Source passage:
•••
River Conditions

Local rivers we frequent

Green River

2090 cfs

Provo River

199 cfs

Weber River

180 cfs


Updated: September 12th, 2019
By: Nick Teynor


September has been a wild ride so far. One week we're sweltering in the 90s, the next week we have 3-4" of snow in the high Uintas! We need the water, however, and I know our fish have appreciated the cooler temps and rain we've had the last couple of days. September is and has always been a transition month; our summer hatches are winding down, and our fall bugs haven't quite started. In short, it's time to head out with both big and little bugs in your boxes. We have some great resources to stay up to date on water conditions around the state, so please use them to plan your fishing trips. Even though the high mountains got snow, there are still plenty of fishing opportunities in the Uinta Mountains. Time to get out and explore!

Check these gauges for updates on water levels!

1) Central Utah Water Conservancy District

2) USGS Streamflow


Fishing Conditions Summary:

Flows out of Jordanelle Reservoir are now 274 CFS.  This is still a lower flow than I would like to see, but it will make for easier wading. This lower flow will make the fish want to seek out deeper slots and holes, and the sunnier weather will make the faster pocket-water a good option to fish; especially during the middle of the day. The Lower Provo has dropped in flows, and is now flowing at 388 CFS. This drop in flows will make the Lower another option to go fish, but it will also make the fish want to seek out deeper water and structure. The flows out of Flaming Gorge Reservoir are bumping between 1,500 CFS-2,200 CFS. It is always smart to check the flows before you go out to Dutch John, especially this time of year. The Weber River below Rockport Reservoir, as of today, is flowing at 180 CFS. The Weber just below Echo Reservoir is now flowing at 258 CFS. This makes both the middle and upper-lower sections Weber good options to go explore.
•••
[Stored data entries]
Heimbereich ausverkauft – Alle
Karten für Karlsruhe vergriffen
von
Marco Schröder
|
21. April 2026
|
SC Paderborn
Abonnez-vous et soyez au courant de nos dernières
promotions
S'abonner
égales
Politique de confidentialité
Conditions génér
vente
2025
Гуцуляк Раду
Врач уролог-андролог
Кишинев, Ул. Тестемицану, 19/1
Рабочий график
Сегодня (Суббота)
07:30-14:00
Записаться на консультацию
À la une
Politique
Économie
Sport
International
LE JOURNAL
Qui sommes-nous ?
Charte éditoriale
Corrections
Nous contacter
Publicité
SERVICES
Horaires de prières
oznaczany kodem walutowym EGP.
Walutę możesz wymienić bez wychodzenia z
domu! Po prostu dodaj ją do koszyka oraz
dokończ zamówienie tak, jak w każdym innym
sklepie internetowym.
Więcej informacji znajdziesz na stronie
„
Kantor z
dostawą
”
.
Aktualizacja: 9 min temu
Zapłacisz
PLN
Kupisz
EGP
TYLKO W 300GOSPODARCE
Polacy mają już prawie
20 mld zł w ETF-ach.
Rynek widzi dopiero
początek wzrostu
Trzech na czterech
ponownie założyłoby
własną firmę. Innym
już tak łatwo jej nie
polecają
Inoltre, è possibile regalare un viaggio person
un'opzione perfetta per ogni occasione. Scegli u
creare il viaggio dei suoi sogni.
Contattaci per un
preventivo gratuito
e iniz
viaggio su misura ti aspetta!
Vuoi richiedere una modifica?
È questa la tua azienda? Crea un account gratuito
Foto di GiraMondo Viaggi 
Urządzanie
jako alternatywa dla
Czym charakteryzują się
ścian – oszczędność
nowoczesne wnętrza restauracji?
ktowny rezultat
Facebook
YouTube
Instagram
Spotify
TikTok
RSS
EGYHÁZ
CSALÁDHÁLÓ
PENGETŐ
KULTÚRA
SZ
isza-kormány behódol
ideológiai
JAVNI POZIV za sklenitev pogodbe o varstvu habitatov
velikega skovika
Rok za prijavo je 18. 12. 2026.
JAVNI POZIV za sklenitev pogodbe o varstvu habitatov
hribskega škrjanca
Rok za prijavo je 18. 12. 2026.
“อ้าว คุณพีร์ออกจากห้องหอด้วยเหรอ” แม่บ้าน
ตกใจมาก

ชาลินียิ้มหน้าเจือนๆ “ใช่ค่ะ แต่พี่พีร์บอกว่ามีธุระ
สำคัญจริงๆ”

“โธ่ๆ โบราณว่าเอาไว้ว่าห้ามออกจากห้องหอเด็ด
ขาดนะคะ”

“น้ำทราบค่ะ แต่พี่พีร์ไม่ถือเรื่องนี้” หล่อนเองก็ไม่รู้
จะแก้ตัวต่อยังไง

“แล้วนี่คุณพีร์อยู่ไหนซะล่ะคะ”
•••
Task requirements: In the river conditions report, condense the paragraph that begins "September has been a wild ride so far" into a short bulleted list that keeps its main facts. The stored data has no connection to the river conditions report.

Result of this exercise:
- September weather has swung from the 90s one week to 3-4" of snow in the high Uintas the next.
- The water is needed, and the fish have appreciated the recent cooler temperatures and rain.
- September is a transition month: summer hatches are winding down, and fall bugs haven't quite started.
- Anglers should carry both big and little bugs in their boxes.
- Water-condition resources should be used to plan fishing trips.
- Despite the snow, the Uinta Mountains still offer plenty of fishing opportunities.